I’m one of the lucky ones; I only lost power for a little while. My house, car, and loved ones emerged from superstorm Sandy unscathed.
Surveying the damage last week, I realized that not all my neighbors in Gordon Heights were so fortunate. Trees were slow-dancing with power lines. Branches lay strewn across impassible streets. Houses with power were a rare sight.
I realized something else, too: The storm could have long-term consequences by making it much harder for our community to vote.
My neighborhood is precious to me. My family has been in Gordon Heights since the 1950s. Ours is a proud community that created its own fire department decades ago when nearby fire departments refused to come put out a fire in our mostly African-American area.
But, as in many communities of color, neighbors and I have voted less frequently than voters in nearby areas.
On Long Island, registered African-American and Hispanic voters are approximately 40 percent less likely to have voted in the past two of three elections than their white counterparts, according to an analysis by the Long Island Civic Engagement Table (LICET), a nonprofit organization working to increase civic participation. This disparity appears to have had consequences; politicians pass our communities over for economic stimulus programs and infrastructure developments.
That’s why volunteers and civic organizations worked to register people to vote this summer. Teams from LICET registered 4,500 voters in working-class communities of color, including Brentwood,Central Islip, Patchogue and Gordon Heights. And we followed up, making sure that new voters were aware of the upcoming election and encouraging them to vote.

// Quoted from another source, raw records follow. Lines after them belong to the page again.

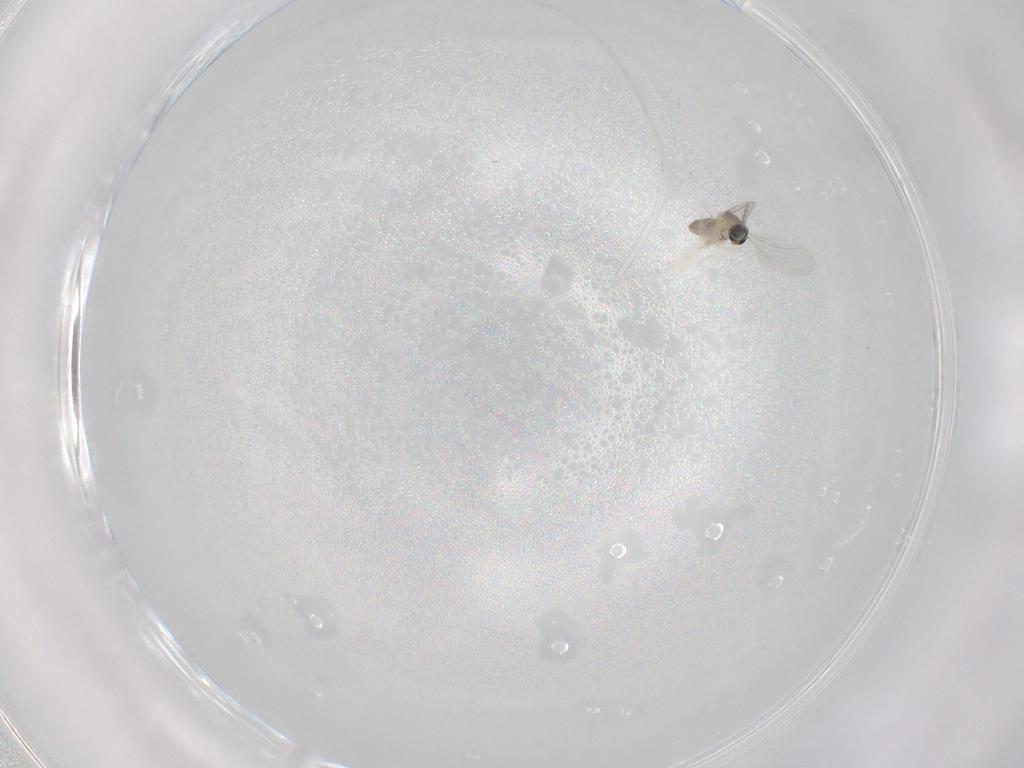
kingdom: Animalia
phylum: Arthropoda
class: Insecta
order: Diptera
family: Cecidomyiidae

But Long Island has been devastated by this storm. Friends and loved ones have huddled in houses of neighbors with power. And, as gasoline has become scarce, some fear leaving home, while police guard gas stations.
In the areas where we have worked to mobilize voters, power has slowly come back to most houses and, as in much of Suffolk County, poll site locations remain largely unchanged. But people remain focused on basic necessities like heat and gas and getting their lives back to normal.
Driving through Gordon Heights this week, I couldn’t help but think: How are people going to vote?
A few days ago, I visited my friend Lilly Crowder in Gordon Heights. Sitting on her back porch looking at the damaged trees, she reflected that life was like a storm: You can be like the trees and dance with the wind and make the best of it, or you can be like a stubborn branch and fall away, broken.
Crowder’s house did not sustain damage, but she is in her 70s, and she was coping without power or a phone while caring for a sick relative. Neighbors were pitching in, bringing over coffee and supplies. Despite all this, Crowder told me that she is voting and making sure that her neighbors join her. Like the branches of surviving trees, she will not be broken.
For decades, Long Island’s communities of color have been trapped in a vicious cycle: Politicians are unresponsive because, in part, residents frequently do not vote, while residents don’t vote because politicians remain unresponsive. This year we’ve done a lot of work to break that cycle. And a 100-year storm, however damaging, will not undo what we have accomplished.
Some of us may have lost power, cars, houses and, in the most tragic cases, our loved ones.
But we still have our proud, beautiful voices. And, today, we will make them heard. Today we vote.